Diaz's civil rights claim did not arise until the disciplinary conviction was found invalid. Edwards v. Balisok, 520 U.S. 641, ----, 117 S.Ct. 1584, 1587, 137 L.Ed.2d 906 (1997). See also Heck v. Humphrey, 512 U.S. 477, 489, 114 S.Ct. 2364, 129 L.Ed.2d 383 (1994). At the point when Diaz filed his § 1983 action, it was premature. See Del Raine v. Carlson, 826 F.2d 698, 701 (7th Cir.1987) ("The source of the mistake is in the dual nature of many prisoner suits, including this one. Suppose ...that a state prisoner wants (1) to be released from custody because the custody violates his federal constitutional rights and (2) to receive damages for the time he has spent in this illegal custody. The first part of the suit would be a suit for habeas corpus under 28 U.S.C. § 2254.... The second part of the suit would be a tort suit under ... 42 U.S.C. § 1983."). The prematurity is no longer an objection, however, since our decision in No. 94-1136 invalidated the disciplinary conviction. As a result, we proceed to review what occurred in the district court after the decision in No. 94-1136 was announced, when the district court once again converted the case and permitted it to proceed as a civil rights suit.

The case must be remanded because the district court did not rule on the damages claim.
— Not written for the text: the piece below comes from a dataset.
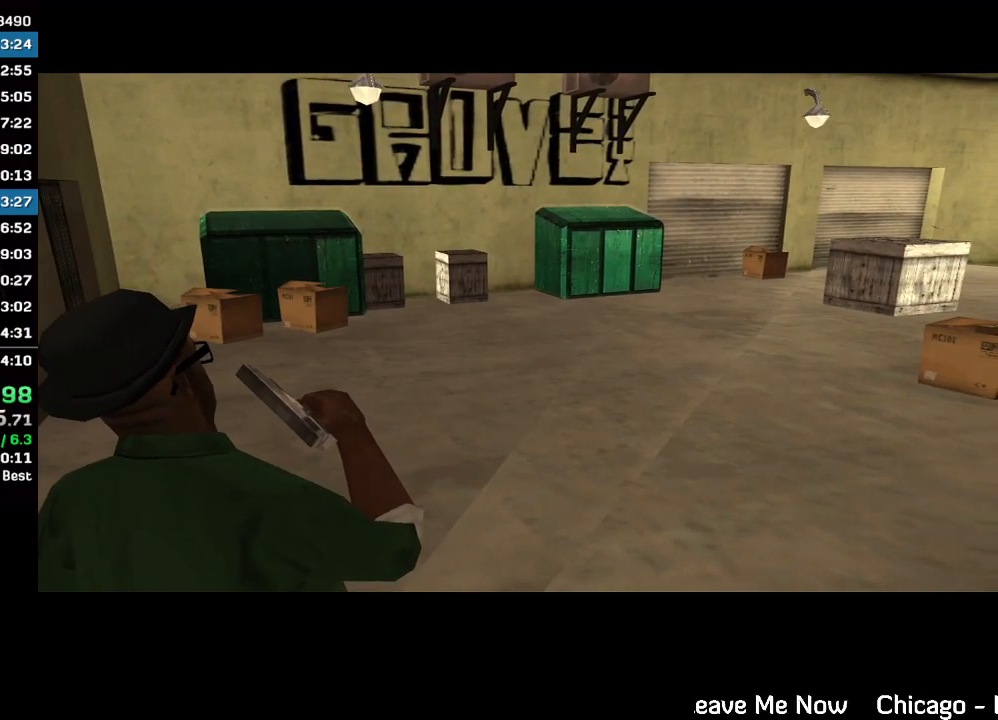
{"keys": ["w"], "mouse": ["right"], "events": []}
The district court, without making an explicit ruling, addressed the merits of some of the issues raised in Diaz's summary judgment motion and other pro se filings, but ignored the damages issue. The district court simply noted in its summary judgment decision that although "the only issue raised by Mr. Diaz in his complaint is one challenging" the availability of witnesses, he raised several other procedural due process issues in his motion for summary judgment, and he "alleges that he has suffered prejudice and damages by virtue of the due process violations" found in No. 94-1136. Without further comment, the court then went on to address the merits of all the claims listed in the summary judgment motion--except for the damages claim. The damages claim must be resolved. As a result, we must reverse and remand the case to permit further proceedings. Cf. Del Raine, 826 F.2d at 701 (in prior appeal, we "remanded the case with directions that the district court consider Del Raine's request for expungement and damages").

In regard to the merits of the procedural due process claim that Diaz was unfairly denied the opportunity to present several witnesses, we found in No. 94-1136 that there could be no finding of a constitutional violation, because Diaz had waived the issue by agreeing to go ahead with the hearing absent the witnesses. Defendants argued in the district court that our ruling in No. 94-1136 precludes, under either the doctrine of collateral estoppel or res judicata, the due process claim raised in the civil rights case. The district court found (and the defendants agree) that our finding with regard to the witnesses claim was probably "dicta," since the basis of our reversal was insufficiency of the evidence. The district court found "very compelling" an argument that our finding in No. 94-1136, coupled with the district court's decision in the habeas corpus case, "creates a sort of final judgment," but found that it "ha[d] trouble 'hanging its hat' on such an argument." It concluded that there was no prior final judgment on the merits, and thus no preclusive effect to our decision.

Our conclusion in that appeal that no constitutional violation could be found from the refusal to permit these witnesses was not dicta, and cannot simply be ignored. It was a live issue confronting the court that was decided. Certainly a party who wins a prior judgment can be bound by an adverse finding in that judgment. See generally 18 Wright, Miller and Cooper, Federal Practice and Procedure § 4421 (1981).